Apple notes that the M3 Ultra is “built for AI” (like so many recent products from the company), incorporating ML accelerators in the CPU, the company’s most powerful GPU ever, the Neural Engine, and over 800GB/s of memory bandwidth. These specifications allow the new Mac Studio with M3 Ultra to run large language models with over 600 billion parameters directly on device, positioning it as “the ultimate desktop for AI development.”
UltraFusion: Two chips as one
The M3 Ultra’s remarkable capabilities stem from Apple’s innovative UltraFusion packaging architecture, which essentially links two M3 Max dies together. This connection happens across more than 10,000 high-speed connections that offer low latency and high bandwidth, allowing the system to treat the combined dies as a single, unified chip.
This engineering feat brings together a total of 184 billion transistors while maintaining Apple’s industry-leading power efficiency.
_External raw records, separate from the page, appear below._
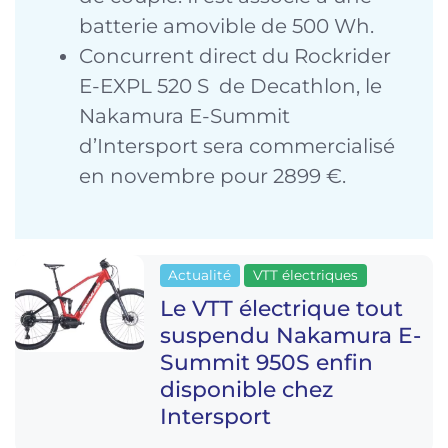
batterie amovible de 500 Wh.
Concurrent direct du Rockrider
E-EXPL 520 S de Decathlon, le
Nakamura E-Summit
d’Intersport sera commercialisé
en novembre pour 2899 €.
Actualité
VTT électriques
Le VTT électrique tout
suspendu Nakamura E-
Summit 950S enfin
disponible chez
Intersport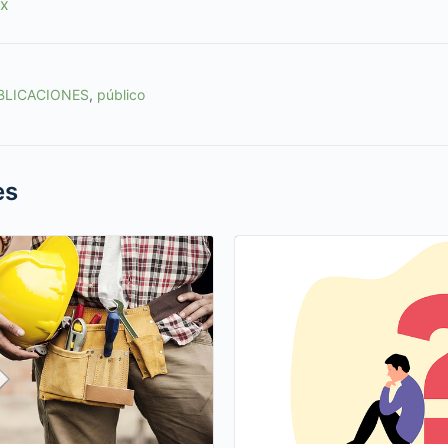
mx
BLICACIONES
,
público
es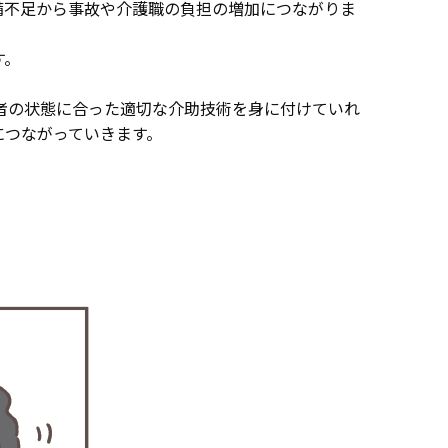
備不足から事故や介護職の負担の増加につながりま
す。
者の状態に合った適切な介助技術を身に付けていれ
につながっていきます。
The UltraFusion technology uses an embedded silicon interposer that connects the two dies across more than 10,000 signals, providing over 2.5TB/s of low-latency interprocessor bandwidth.
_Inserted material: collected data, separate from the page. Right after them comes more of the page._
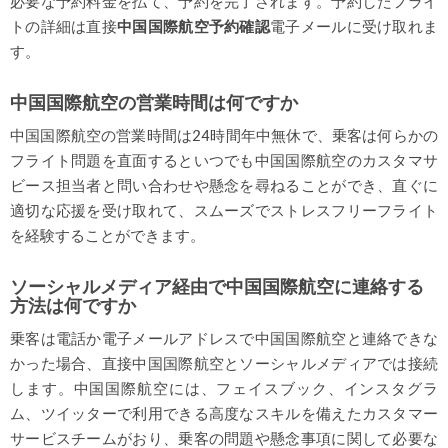
必要な予約料金を払て、予約を完了されます。予約したフライ
トの詳細は直接
中国国際航空予約確認
電子メールに受け取れま
す。
中国国際航空の営業時間は何ですか
中国国際航空の営業時間は24時間年中無休で、乗客は何らかの
フライト問題を直面するといつでも中国国際航空のカスタマサ
ビース担当者と問い合わせや懸念を尋ねることができ、直ぐに
適切な応援を受け取れて、スムーズでストレスフリーフライト
を経験することができます。
ソーシャルメディア経由で中国国際航空に連絡する
方法は何ですか
乗客は電話か電子メールアドレスで中国国際航空と連絡できな
かった場合、直接中国国際航空とソーシャルメディアでは接続
します。中国国際航空には、フェイスブック、インスタグラ
ム、ツイッターで利用できる高度なスキルを備えたカスタマー
サービスチームがおり、乗客の問題や懸念事項に関して必要な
Thunderbolt 5: Next-gen connectivity

Photo: Apple
In another industry first, the M3 Ultra brings Thunderbolt 5 connectivity to the Mac Studio. This new standard delivers up to 120Gb/s data transfer speeds — more than double that of Thunderbolt 4. Apple has implemented a custom design where each Thunderbolt 5 port on the Mac Studio has its own dedicated controller directly on the chip. That ensures maximum bandwidth for each connection.
The iPhone giant described the implementation as “the industry’s most capable implementation of Thunderbolt 5” and said it represents a significant advance for professionals who require faster data transfer speeds for external storage, docking solutions and expansion chassis. The technology also enables connecting multiple Mac Studio systems together for workflows that push the limits of content creation and computational research.
Advanced media capabilities
For video professionals, the M3 Ultra offers exceptional media handling capabilities. With twice the resources of the M3 Max, the media engine within M3 Ultra delivers far more concurrent video processing power. The chip features dedicated, hardware-enabled H.264, HEVC, and four ProRes encode and decode engines, allowing it to play back up to 22 streams of 8K ProRes 422 video simultaneously.
The display engine is equally impressive, supporting connectivity for up to eight 6K Pro Display XDRs and driving more than 160 million pixels across multiple displays.
Environmental considerations
True to Apple’s commitment to environmental responsibility, the power-efficient design of the M3 Ultra helps reduces the total amount of energy consumed over the product’s lifetime, supporting Apple’s carbon neutrality goals.
The company notes that it is currently carbon neutral for global corporate operations and, as part of its ambitious Apple 2030 goal, plans to be carbon neutral across its entire carbon footprint by the end of this decade.
Preorder: Get M3 Ultra in a 2025 Mac Studio
You can preorder a Mac Studio with M3 Ultra as of Wednesday. M3 Ultra version starts at $3,999 for 96GB of RAM and 1TB of storage. Mac Studio with M4 Max starts at $1,999, with 36GB of RAM and 512GB of storage. Shipping and in-store availability starts March 12.